# SOURCE EXTRACT
=== Section Start ===
DJ: In some ways the argument of the book reminded me of the philosopher Bernard Williams.
DG: How so?
DJ: He thought that morality was a “peculiar institution” in that it places so much weight on the notion of obligation over all our other values, and things we care about and find important—the thought that we ought morally to do something is supposed to trump everything else we value. In a similar way the book examines how debt—the notion that you ought to pay your debt, you ought to pay what you owe—has this peculiar grip on us that trumps or silences other concerns.
DG: And has a tendency to do so, yeah!
DJ: In thinking about the relationship between the moral “ought”—“You ought to fulfill your promise,” for example—and this notion of debt—“You ought to pay your debt”—I’m wondering whether they speak in the same voice.
DG: However you want to take that, it comes out the same way, except supercharged. In the same way that the “ought” trumps all other values, debt trumps all other “oughts.” And I argue in the book that one reason why medieval theologians, whether Christian or Muslim, seemed so inherently suspicious about usury is because it creates a moral imperative that tends to trump all others. They recognized a potentially dangerous rival when they saw one, a moral system that would completely overwhelm their own if it was allowed full rein.
One reason I thought all the history helpful is because there are these simplistic moral arguments and the second line of defense for the people who are defending the existing system is to say, “All right, fine, it’s not just. We’re not saying the existing financialized version of capitalism is a good system. But it foments technological change in such a way that, even though it creates vast inequalities, the poor are still better off than they would be under another system.”
DJ: Steven Pinker just came out with his book, with a similarly optimistic picture of liberal capitalism.
DG: And that’s very unusual, actually, that Pinker is still trying to come up with these lines, because most defenders of capitalism are not doing the Pinker approach—“Yes, it’s actually better.” They realize that they can’t. They’re just saying “All right, it’s not the best system in the world, but no other system is possible anyway.”
The instinct of the people now in power is to figure out how to change things as little as possible.
What we’ve seen over the last 30 years is a war on the human imagination. That’s the other starting point for this book—that in 2008 we had this crash, and all these assumptions we’ve been told we’ve had to accept for 30 years came crashing to the ground along with the market. One of them is the assumption that markets are actually self-sustaining. Obviously not true. Another one was that the people running them are competent. For years we were told that they aren’t very nice people—they’re greedy bastards, actually—but they know what they’re doing. All other systems just don’t work. These guys are incredibly bright, they’re incredibly competent. No, it turns out actually that they don’t even understand the working of their own financial instruments, or as far as they do, they’re engaged in scams. They trashed the entire system.
=== Section End ===
# SUPPLIED INFORMATION
=== Section Start ===
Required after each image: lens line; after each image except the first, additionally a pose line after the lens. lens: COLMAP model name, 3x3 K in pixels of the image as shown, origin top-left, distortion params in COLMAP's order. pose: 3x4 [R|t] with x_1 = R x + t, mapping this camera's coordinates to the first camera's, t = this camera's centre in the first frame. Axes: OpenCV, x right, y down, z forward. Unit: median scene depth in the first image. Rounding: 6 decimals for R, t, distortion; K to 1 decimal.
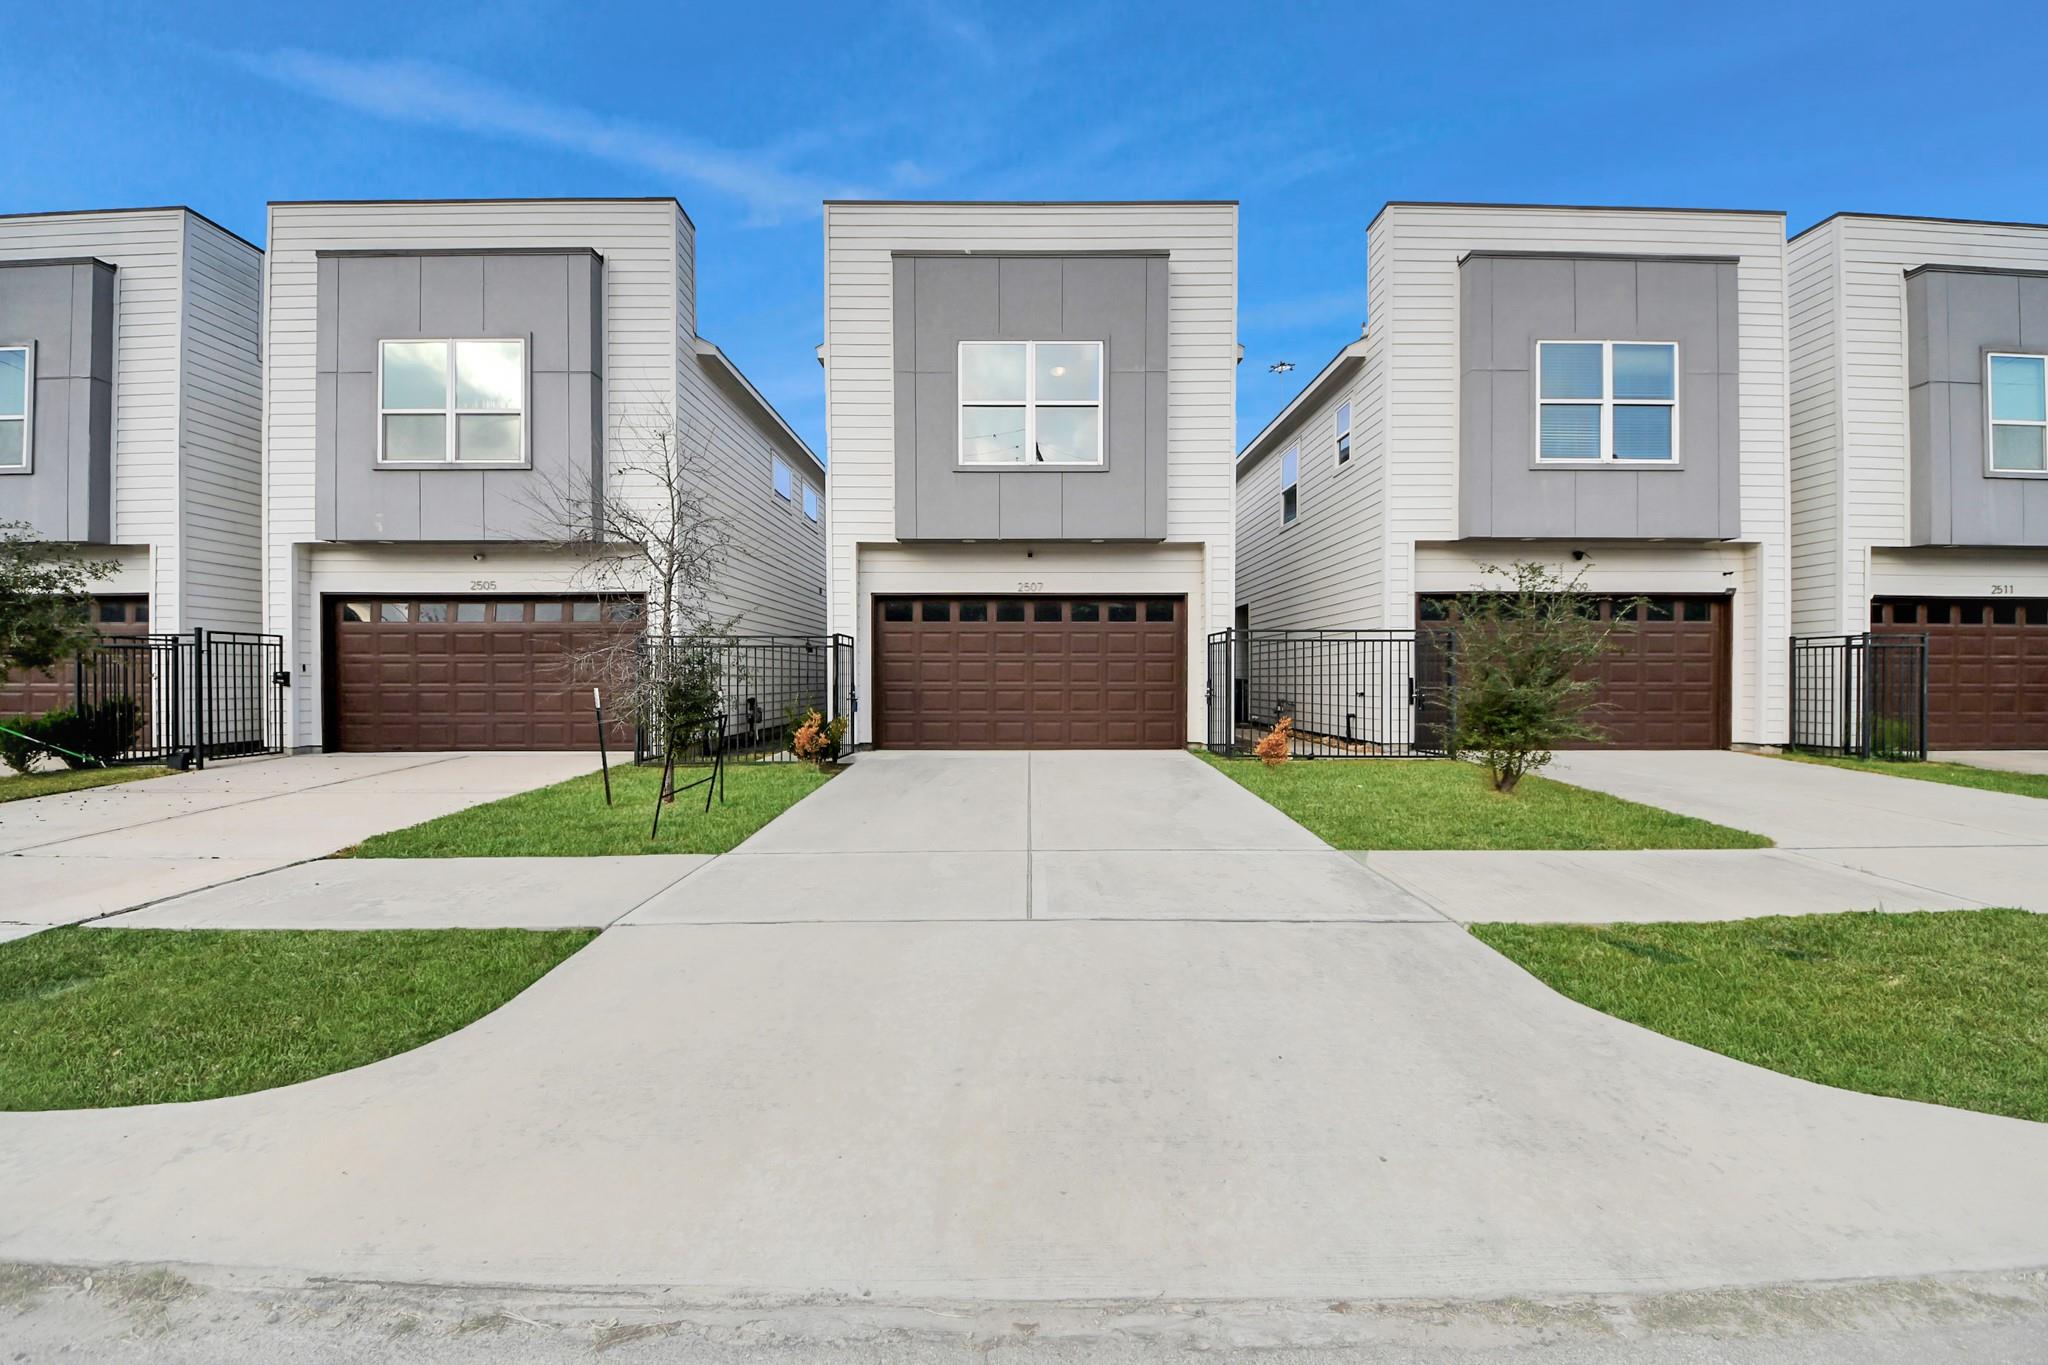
lens RADIAL K [[700.7, 0, 1025.7], [0, 700.7, 688.9], [0, 0, 1]] dist [0.034453, -0.017291]
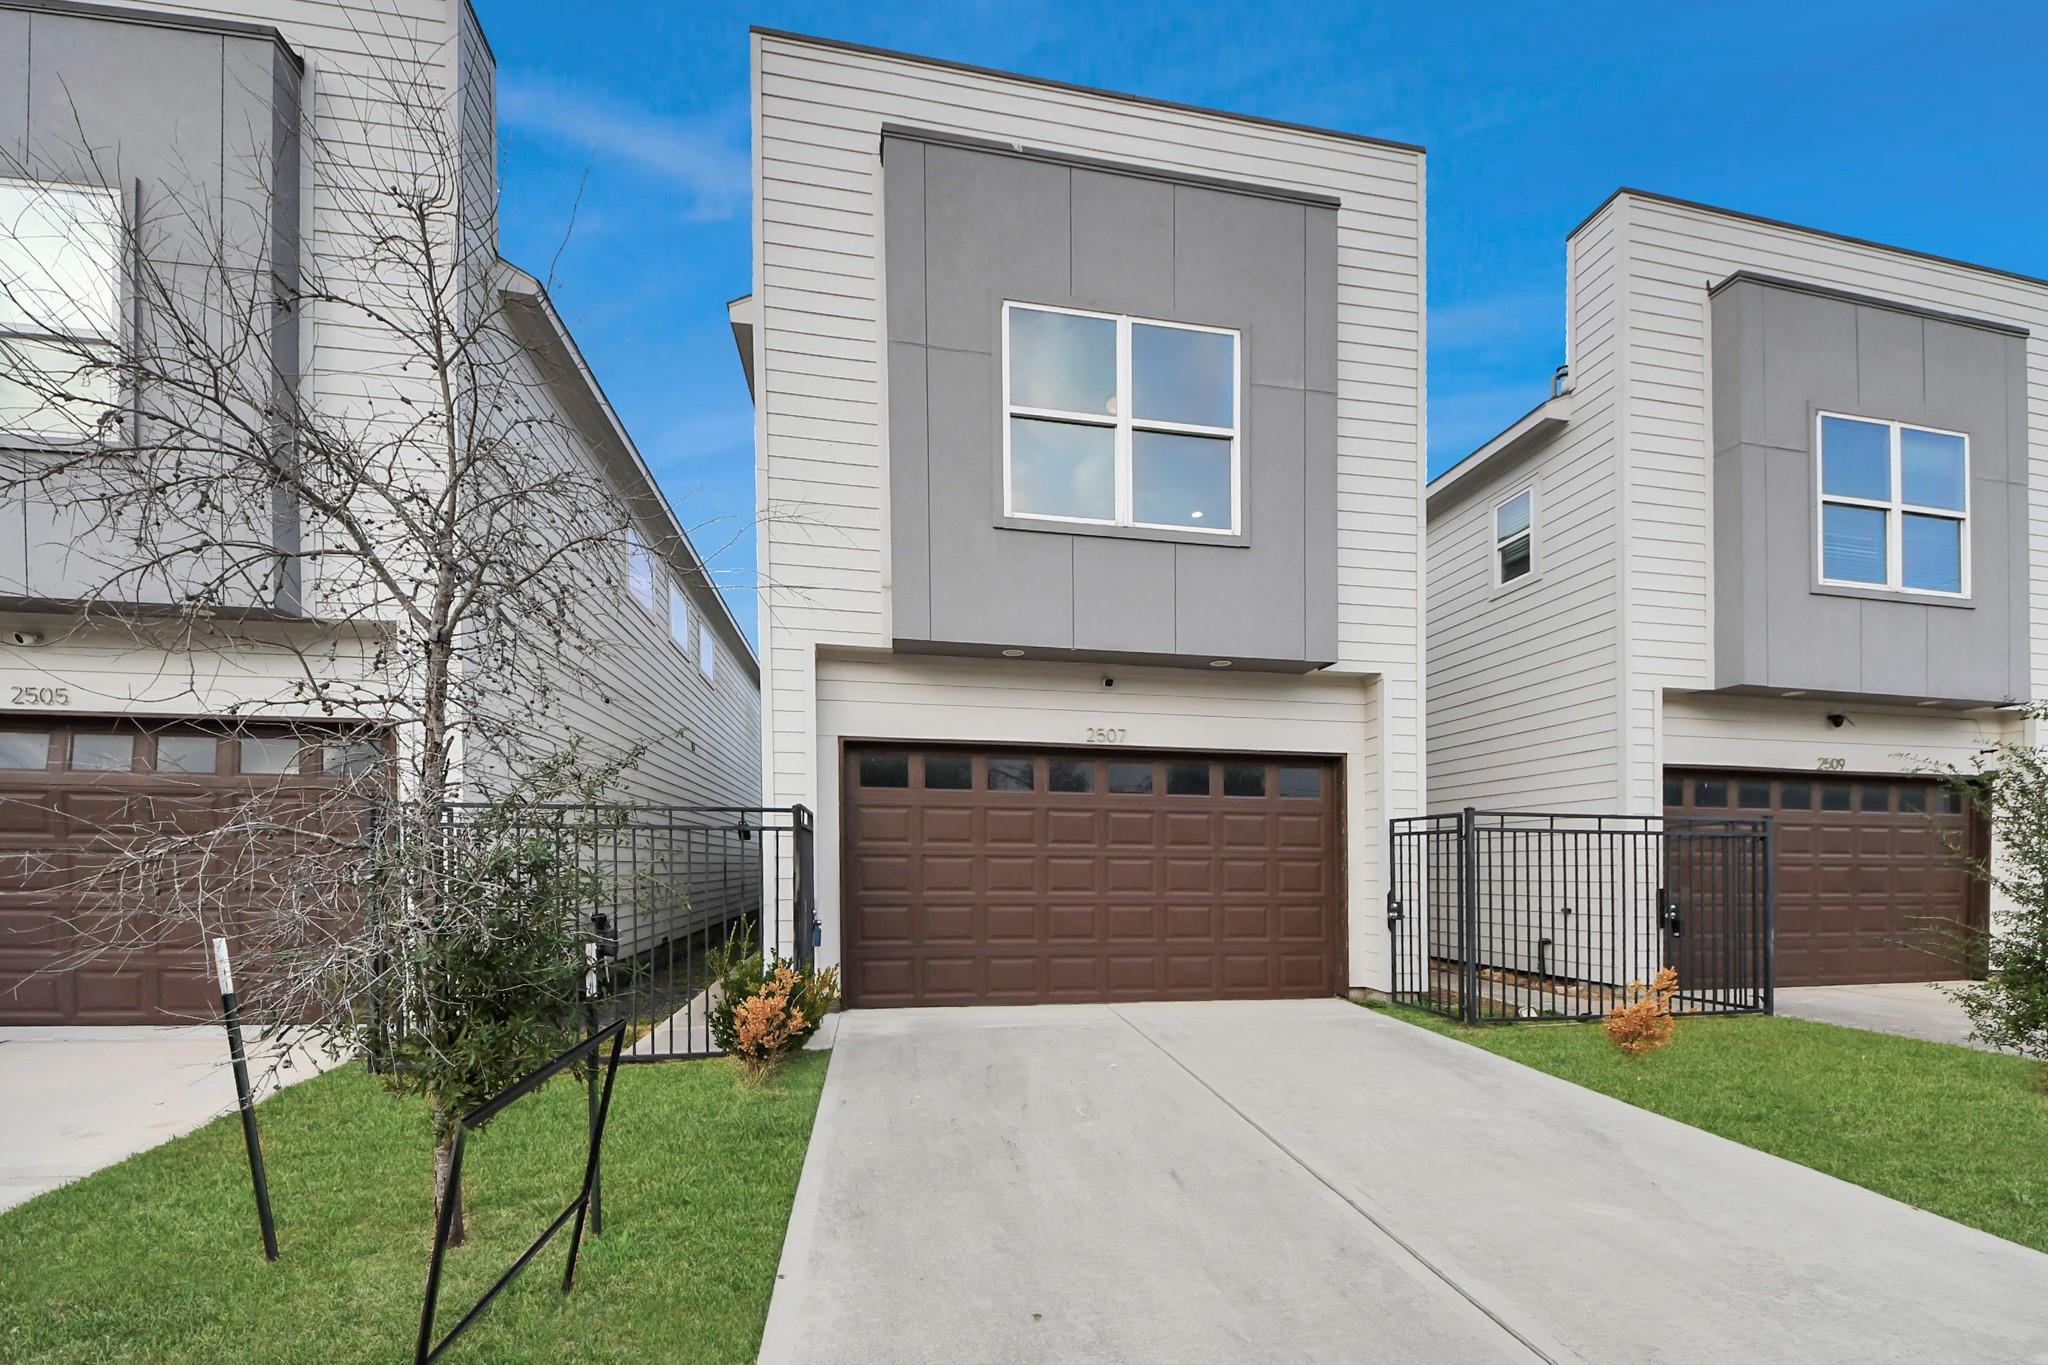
lens RADIAL K [[761.9, 0, 1020.4], [0, 761.9, 883.8], [0, 0, 1]] dist [0.025703, -0.008121]
pose [[0.985479, 0.004473, 0.169741, -0.181595], [-0.005720, 0.999960, 0.006856, -0.021538], [-0.169703, -0.007727, 0.985465, 0.364672]]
=== Section End ===
# EXERCISE
Reproduce word for word the passage of the interview on debt and morality above that begins at the words "DG: How so?" and stops after "the same voice.".

# YOUR SOLUTION
DG: How so?
DJ: He thought that morality was a “peculiar institution” in that it places so much weight on the notion of obligation over all our other values, and things we care about and find important—the thought that we ought morally to do something is supposed to trump everything else we value. In a similar way the book examines how debt—the notion that you ought to pay your debt, you ought to pay what you owe—has this peculiar grip on us that trumps or silences other concerns.
DG: And has a tendency to do so, yeah!
DJ: In thinking about the relationship between the moral “ought”—“You ought to fulfill your promise,” for example—and this notion of debt—“You ought to pay your debt”—I’m wondering whether they speak in the same voice.